== THE REQUEST ==
Please return every one of the entries below unchanged, character for character.

# START OF RECORDS

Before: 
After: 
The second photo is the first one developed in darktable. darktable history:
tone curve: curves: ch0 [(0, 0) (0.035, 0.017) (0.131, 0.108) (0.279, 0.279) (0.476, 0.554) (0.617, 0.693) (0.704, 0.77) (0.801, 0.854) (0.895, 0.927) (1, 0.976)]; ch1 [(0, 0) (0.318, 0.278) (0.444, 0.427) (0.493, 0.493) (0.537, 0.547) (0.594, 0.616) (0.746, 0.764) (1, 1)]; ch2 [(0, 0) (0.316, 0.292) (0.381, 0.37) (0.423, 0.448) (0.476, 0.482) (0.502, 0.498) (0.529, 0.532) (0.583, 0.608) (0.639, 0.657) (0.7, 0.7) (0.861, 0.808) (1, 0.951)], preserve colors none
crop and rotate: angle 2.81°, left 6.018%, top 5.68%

# END OF RECORDS

== RESPONSE FOR THIS EXERCISE ==
Before: 
After: 
The second photo is the first one developed in darktable. darktable history:
tone curve: curves: ch0 [(0, 0) (0.035, 0.017) (0.131, 0.108) (0.279, 0.279) (0.476, 0.554) (0.617, 0.693) (0.704, 0.77) (0.801, 0.854) (0.895, 0.927) (1, 0.976)]; ch1 [(0, 0) (0.318, 0.278) (0.444, 0.427) (0.493, 0.493) (0.537, 0.547) (0.594, 0.616) (0.746, 0.764) (1, 1)]; ch2 [(0, 0) (0.316, 0.292) (0.381, 0.37) (0.423, 0.448) (0.476, 0.482) (0.502, 0.498) (0.529, 0.532) (0.583, 0.608) (0.639, 0.657) (0.7, 0.7) (0.861, 0.808) (1, 0.951)], preserve colors none
crop and rotate: angle 2.81°, left 6.018%, top 5.68%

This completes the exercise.